* Task description:
All records below should be repeated exactly, with the pictures left out.

* Extracted records:
↓↓↓
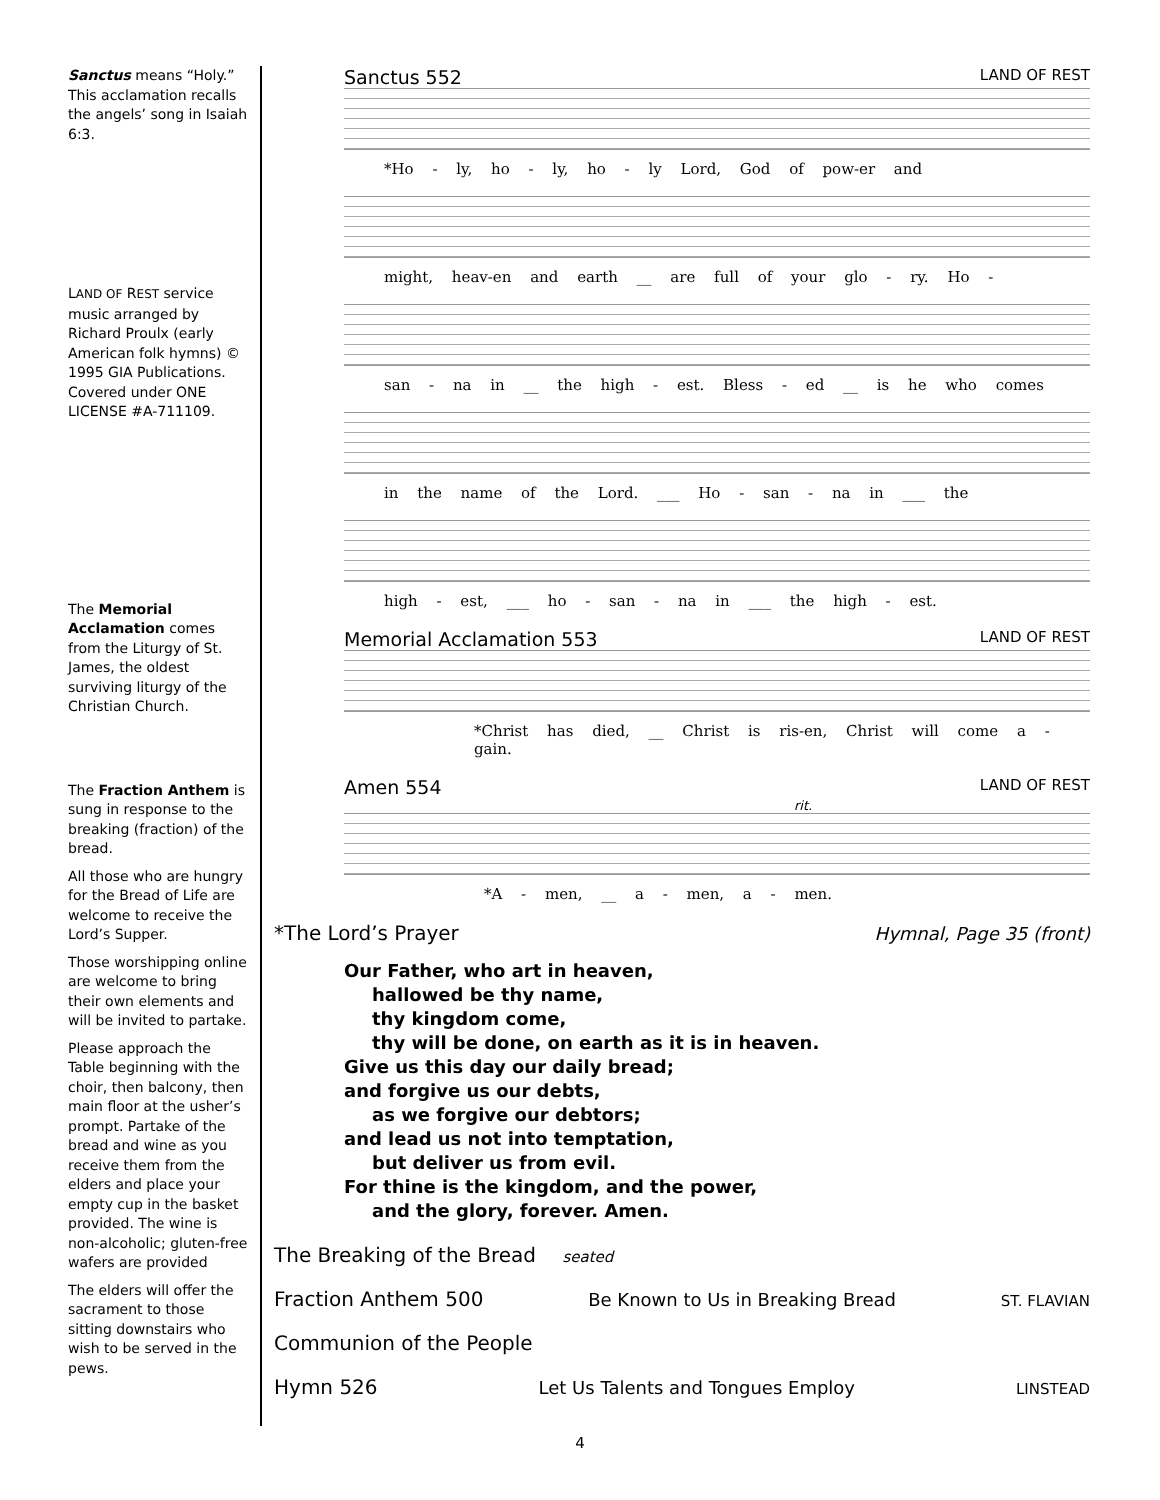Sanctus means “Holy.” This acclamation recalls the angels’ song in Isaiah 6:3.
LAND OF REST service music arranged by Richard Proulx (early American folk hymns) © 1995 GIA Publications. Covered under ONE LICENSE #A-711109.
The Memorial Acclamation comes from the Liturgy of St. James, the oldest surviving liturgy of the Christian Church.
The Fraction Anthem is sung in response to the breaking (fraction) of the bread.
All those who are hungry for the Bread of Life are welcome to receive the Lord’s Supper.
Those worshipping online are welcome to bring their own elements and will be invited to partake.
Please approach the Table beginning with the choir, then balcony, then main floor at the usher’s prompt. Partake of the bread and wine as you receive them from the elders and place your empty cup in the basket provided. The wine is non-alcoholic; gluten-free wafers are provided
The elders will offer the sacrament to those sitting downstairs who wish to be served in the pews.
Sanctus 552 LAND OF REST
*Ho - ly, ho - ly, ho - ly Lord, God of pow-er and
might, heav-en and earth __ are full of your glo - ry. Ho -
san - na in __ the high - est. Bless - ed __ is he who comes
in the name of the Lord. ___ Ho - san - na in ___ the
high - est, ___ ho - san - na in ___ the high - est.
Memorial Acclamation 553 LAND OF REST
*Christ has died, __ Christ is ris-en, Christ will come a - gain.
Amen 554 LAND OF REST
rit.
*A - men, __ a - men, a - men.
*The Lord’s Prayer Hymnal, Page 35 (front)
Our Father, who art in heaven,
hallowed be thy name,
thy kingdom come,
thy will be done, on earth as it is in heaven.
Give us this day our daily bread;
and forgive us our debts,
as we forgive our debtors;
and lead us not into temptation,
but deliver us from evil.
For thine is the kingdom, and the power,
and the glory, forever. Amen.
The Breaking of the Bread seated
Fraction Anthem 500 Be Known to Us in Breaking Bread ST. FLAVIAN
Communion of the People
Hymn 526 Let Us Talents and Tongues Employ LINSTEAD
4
↑↑↑
* Output:
Sanctus means “Holy.” This acclamation recalls the angels’ song in Isaiah 6:3.
LAND OF REST service music arranged by Richard Proulx (early American folk hymns) © 1995 GIA Publications. Covered under ONE LICENSE #A-711109.
The Memorial Acclamation comes from the Liturgy of St. James, the oldest surviving liturgy of the Christian Church.
The Fraction Anthem is sung in response to the breaking (fraction) of the bread.
All those who are hungry for the Bread of Life are welcome to receive the Lord’s Supper.
Those worshipping online are welcome to bring their own elements and will be invited to partake.
Please approach the Table beginning with the choir, then balcony, then main floor at the usher’s prompt. Partake of the bread and wine as you receive them from the elders and place your empty cup in the basket provided. The wine is non-alcoholic; gluten-free wafers are provided
The elders will offer the sacrament to those sitting downstairs who wish to be served in the pews.
Sanctus 552 LAND OF REST
*Ho - ly, ho - ly, ho - ly Lord, God of pow-er and
might, heav-en and earth __ are full of your glo - ry. Ho -
san - na in __ the high - est. Bless - ed __ is he who comes
in the name of the Lord. ___ Ho - san - na in ___ the
high - est, ___ ho - san - na in ___ the high - est.
Memorial Acclamation 553 LAND OF REST
*Christ has died, __ Christ is ris-en, Christ will come a - gain.
Amen 554 LAND OF REST
rit.
*A - men, __ a - men, a - men.
*The Lord’s Prayer Hymnal, Page 35 (front)
Our Father, who art in heaven,
hallowed be thy name,
thy kingdom come,
thy will be done, on earth as it is in heaven.
Give us this day our daily bread;
and forgive us our debts,
as we forgive our debtors;
and lead us not into temptation,
but deliver us from evil.
For thine is the kingdom, and the power,
and the glory, forever. Amen.
The Breaking of the Bread seated
Fraction Anthem 500 Be Known to Us in Breaking Bread ST. FLAVIAN
Communion of the People
Hymn 526 Let Us Talents and Tongues Employ LINSTEAD
4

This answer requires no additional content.